Segment Start: DATA FOR THIS EXERCISE

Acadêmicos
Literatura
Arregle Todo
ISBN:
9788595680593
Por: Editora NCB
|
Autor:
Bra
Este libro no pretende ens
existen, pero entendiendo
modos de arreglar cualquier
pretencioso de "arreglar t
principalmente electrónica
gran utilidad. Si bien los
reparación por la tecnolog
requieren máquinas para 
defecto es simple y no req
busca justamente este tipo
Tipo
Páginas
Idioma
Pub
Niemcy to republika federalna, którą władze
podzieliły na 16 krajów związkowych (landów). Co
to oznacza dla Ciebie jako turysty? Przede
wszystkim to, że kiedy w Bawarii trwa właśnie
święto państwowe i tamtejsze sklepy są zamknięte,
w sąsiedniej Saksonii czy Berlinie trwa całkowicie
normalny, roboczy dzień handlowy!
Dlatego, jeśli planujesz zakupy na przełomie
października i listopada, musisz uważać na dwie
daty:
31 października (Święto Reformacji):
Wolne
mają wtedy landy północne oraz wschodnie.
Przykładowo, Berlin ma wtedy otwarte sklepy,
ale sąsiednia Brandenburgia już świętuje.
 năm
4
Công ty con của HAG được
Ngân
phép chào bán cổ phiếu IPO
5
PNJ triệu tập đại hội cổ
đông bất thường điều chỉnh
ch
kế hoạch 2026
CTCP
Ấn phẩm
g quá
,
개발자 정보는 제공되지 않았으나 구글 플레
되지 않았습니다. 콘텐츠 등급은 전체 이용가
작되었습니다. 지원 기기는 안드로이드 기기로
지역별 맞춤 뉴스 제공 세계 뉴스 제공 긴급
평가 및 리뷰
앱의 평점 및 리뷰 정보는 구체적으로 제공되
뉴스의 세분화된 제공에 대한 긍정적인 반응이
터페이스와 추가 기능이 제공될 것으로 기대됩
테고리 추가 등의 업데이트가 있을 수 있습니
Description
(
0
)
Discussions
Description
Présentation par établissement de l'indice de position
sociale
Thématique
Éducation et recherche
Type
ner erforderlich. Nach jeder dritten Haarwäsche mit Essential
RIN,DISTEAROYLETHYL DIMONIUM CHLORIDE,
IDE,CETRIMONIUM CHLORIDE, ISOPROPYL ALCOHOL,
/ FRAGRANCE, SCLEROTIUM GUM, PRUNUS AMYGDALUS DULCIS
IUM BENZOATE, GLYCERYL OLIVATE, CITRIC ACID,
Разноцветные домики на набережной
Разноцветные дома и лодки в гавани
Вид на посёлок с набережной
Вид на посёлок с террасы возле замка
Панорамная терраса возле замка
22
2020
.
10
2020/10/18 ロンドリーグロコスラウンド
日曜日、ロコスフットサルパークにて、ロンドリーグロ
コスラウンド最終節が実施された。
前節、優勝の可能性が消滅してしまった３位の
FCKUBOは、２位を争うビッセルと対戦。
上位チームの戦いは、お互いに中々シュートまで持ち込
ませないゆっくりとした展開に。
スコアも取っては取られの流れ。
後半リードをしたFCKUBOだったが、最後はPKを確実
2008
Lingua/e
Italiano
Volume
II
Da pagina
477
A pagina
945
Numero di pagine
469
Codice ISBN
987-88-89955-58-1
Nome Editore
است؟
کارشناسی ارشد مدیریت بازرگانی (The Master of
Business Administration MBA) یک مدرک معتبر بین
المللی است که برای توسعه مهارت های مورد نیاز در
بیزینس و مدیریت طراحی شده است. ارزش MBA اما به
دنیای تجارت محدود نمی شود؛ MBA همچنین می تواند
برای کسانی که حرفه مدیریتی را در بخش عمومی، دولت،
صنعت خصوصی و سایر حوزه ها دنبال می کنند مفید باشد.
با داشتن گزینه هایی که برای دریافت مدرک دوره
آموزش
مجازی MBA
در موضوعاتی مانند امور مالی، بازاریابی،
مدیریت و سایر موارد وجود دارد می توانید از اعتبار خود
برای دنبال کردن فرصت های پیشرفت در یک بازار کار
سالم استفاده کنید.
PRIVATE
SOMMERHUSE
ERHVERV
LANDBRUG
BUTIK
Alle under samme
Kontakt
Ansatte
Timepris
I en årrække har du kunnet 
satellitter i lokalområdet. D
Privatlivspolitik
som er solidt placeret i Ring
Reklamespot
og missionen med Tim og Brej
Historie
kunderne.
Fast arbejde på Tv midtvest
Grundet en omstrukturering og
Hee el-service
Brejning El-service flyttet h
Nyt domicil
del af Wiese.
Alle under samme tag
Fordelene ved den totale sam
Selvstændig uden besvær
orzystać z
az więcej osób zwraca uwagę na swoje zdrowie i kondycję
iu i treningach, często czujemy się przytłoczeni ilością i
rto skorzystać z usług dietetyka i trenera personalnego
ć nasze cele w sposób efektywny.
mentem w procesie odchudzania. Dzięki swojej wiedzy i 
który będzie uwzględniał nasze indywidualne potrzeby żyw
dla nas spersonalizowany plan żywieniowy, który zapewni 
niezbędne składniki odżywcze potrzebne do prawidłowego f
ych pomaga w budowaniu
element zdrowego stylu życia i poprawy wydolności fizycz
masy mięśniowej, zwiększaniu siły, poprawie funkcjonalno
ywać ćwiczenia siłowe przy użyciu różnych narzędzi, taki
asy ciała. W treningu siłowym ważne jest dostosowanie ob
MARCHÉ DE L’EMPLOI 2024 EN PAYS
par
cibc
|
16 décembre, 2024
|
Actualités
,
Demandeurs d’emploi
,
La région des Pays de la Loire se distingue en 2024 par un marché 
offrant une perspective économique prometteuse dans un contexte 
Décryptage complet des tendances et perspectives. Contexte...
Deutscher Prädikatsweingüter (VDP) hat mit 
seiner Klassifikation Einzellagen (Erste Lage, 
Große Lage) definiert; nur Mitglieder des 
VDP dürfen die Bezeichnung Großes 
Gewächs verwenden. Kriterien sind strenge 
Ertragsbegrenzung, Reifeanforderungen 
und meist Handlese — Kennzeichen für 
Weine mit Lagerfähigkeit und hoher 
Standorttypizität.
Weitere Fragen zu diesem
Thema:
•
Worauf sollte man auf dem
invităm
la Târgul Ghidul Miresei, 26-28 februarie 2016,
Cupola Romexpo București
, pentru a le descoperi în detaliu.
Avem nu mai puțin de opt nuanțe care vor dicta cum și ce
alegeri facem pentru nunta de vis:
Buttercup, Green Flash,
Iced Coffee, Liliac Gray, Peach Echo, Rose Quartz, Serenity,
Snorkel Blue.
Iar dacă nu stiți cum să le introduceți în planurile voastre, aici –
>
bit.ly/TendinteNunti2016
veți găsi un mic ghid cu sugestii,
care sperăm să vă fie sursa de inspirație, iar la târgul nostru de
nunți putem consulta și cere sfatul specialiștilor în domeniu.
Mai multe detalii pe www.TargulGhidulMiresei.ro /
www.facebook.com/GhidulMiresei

Segment End: DATA FOR THIS EXERCISE

#### AIM OF THE TASK
Only lines with the word "który" are wanted; pull each of them from the records.

#### ANSWER
który będzie uwzględniał nasze indywidualne potrzeby żyw
dla nas spersonalizowany plan żywieniowy, który zapewni 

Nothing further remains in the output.